Damping Analysis on Hybrid of Natural Rubber Particle and Epoxy Filled Glass Fiber Composites

 

Ravikumar L^*, Chandramohan D

Department of Mechanical Engineering, Sri Sairam Engineering. College, Chennai 600044, Tamilnadu, India

 

Abstract:

Vibration damping has gained importance for achieving improved vibration and noise control, dynamic stability, fatigue and impact resistance in advanced engineering systems. In the present work, the effect of natural rubber particle inclusions in epoxy glass fibre composites, on the mechanical and damping properties of epoxy glass fibre composites is investigated. Test specimens are fabricated with inclusion of natural rubber particles of different sizes and Dynamic Mechanical Analysis (DMA) is carried out for storage modulus and loss factors (tan δ) to study the influence of size of the particle rubber inclusions on these properties at various frequencies keeping temperature constant and at various temperatures keeping frequency constant. The analysis is carried out for two different conditions in 3-point bending and in shear. Among the selected particle sizes 0.254mm exhibits highest damping with a little reduction in stroge modulus.

→ **COLLECTED MATERIAL**
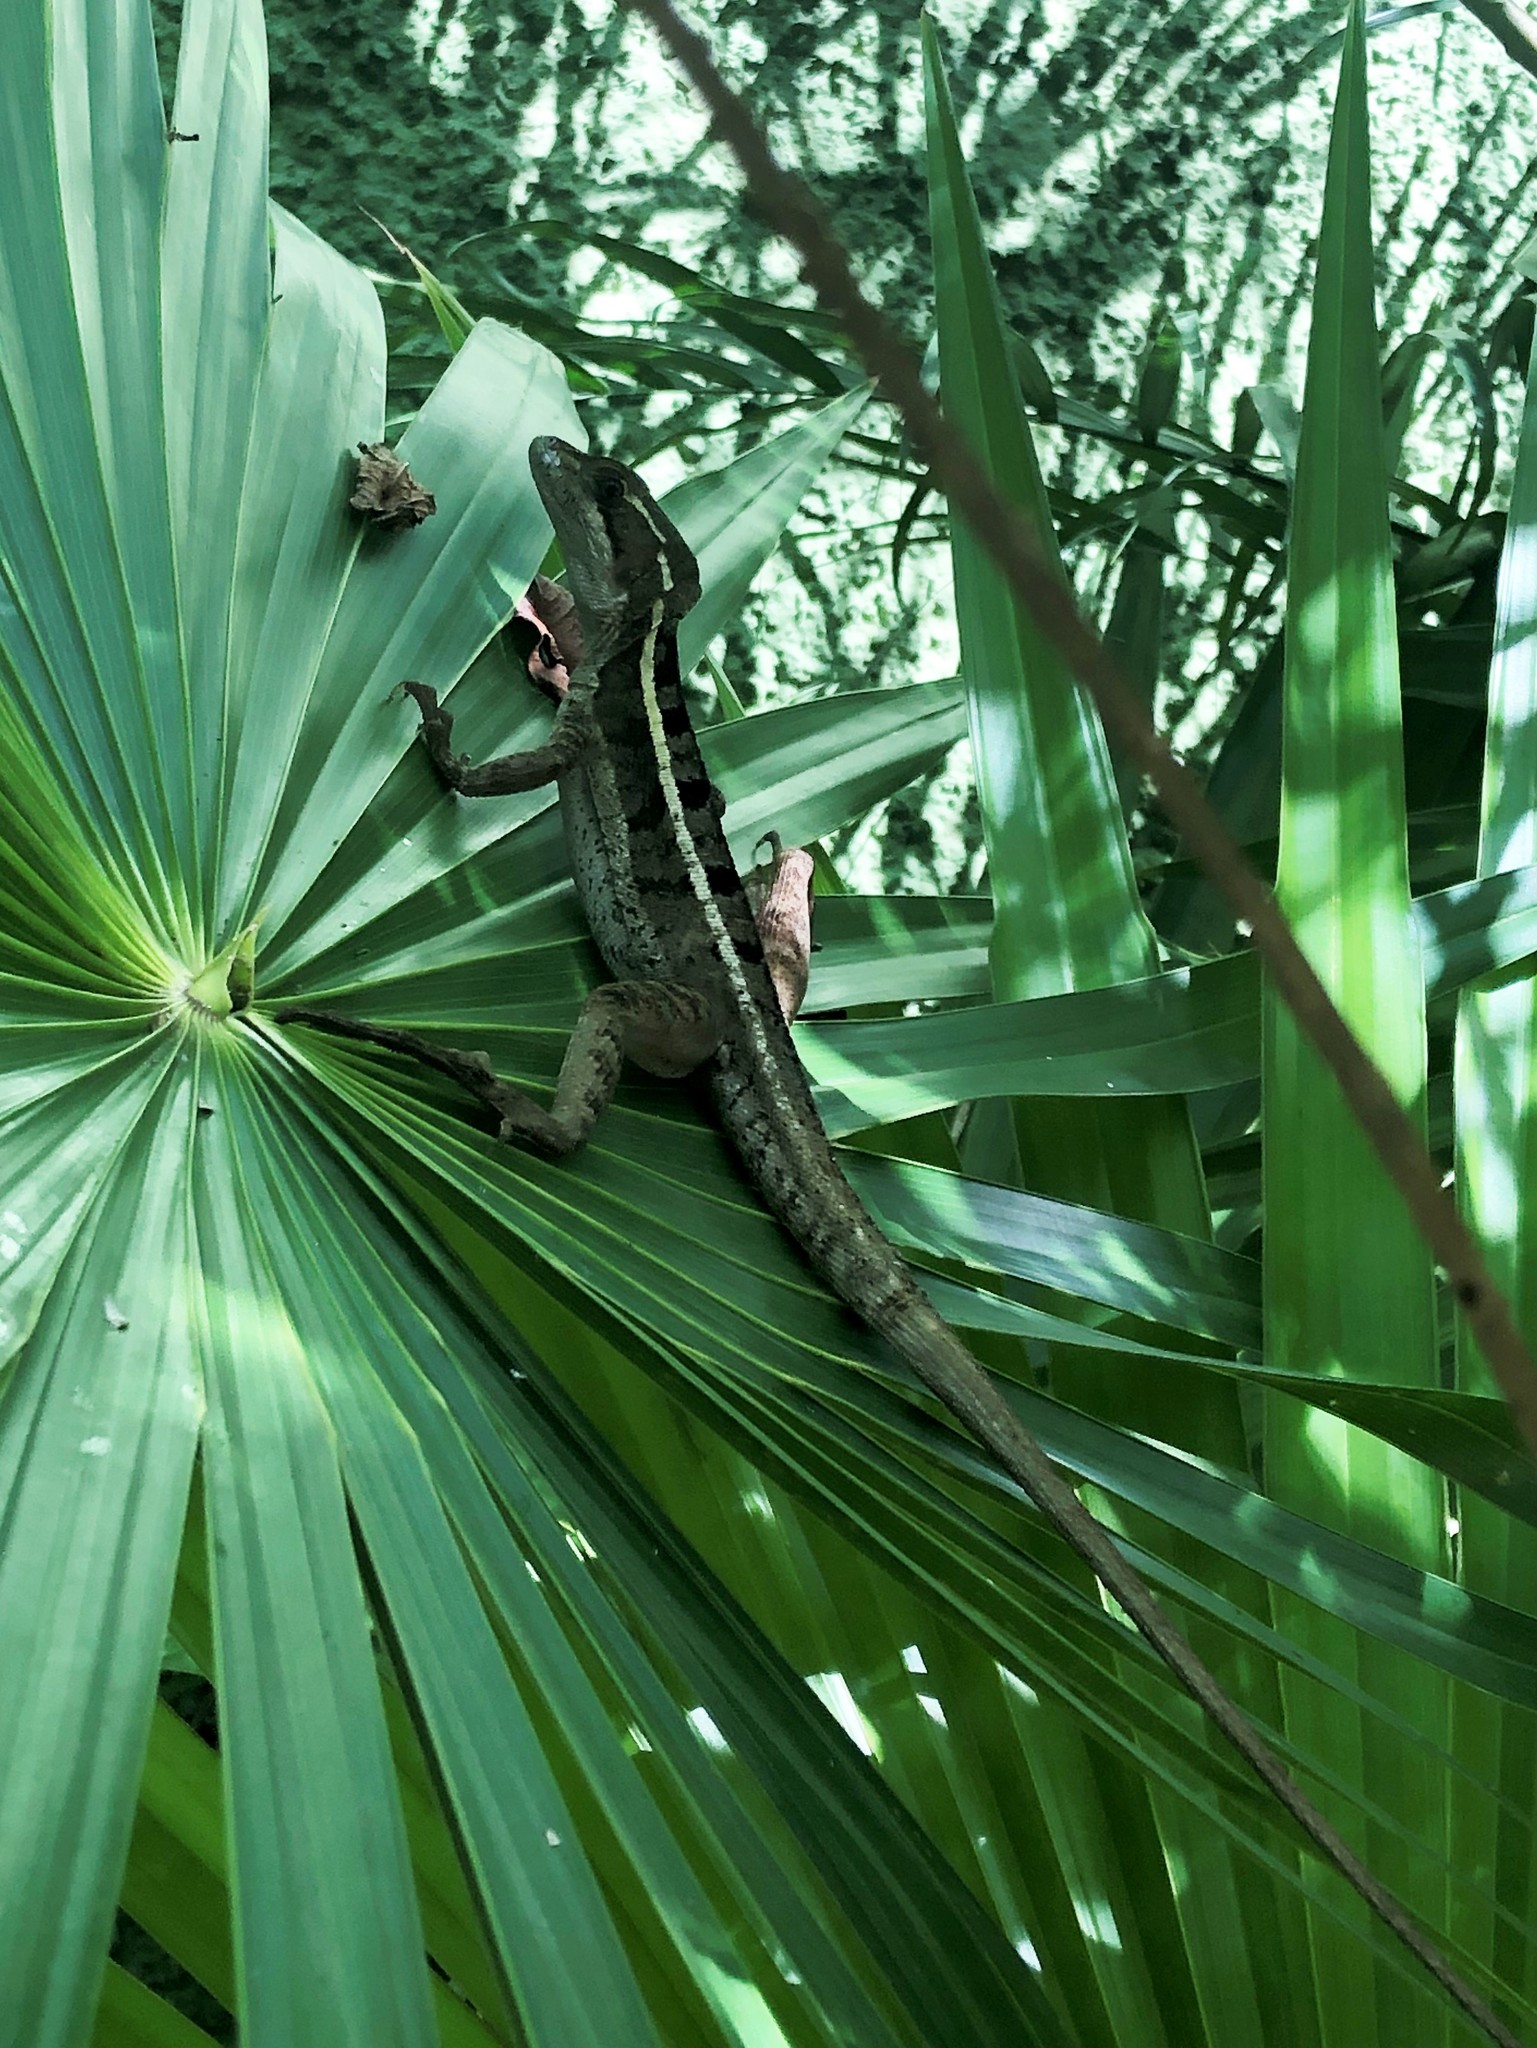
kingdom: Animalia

→ **TASK REQUIREMENTS**
Answer these questions from the abstract on damping analysis above.
(a) What analysis is carried out on the test specimens to measure storage modulus and loss factors?
(b) Under which two conditions is the analysis carried out?
(c) Which particle size exhibits the highest damping?

→ **WRITTEN SOLUTION**
(a) Dynamic Mechanical Analysis (DMA)
(b) In 3-point bending and in shear
(c) 0.254mm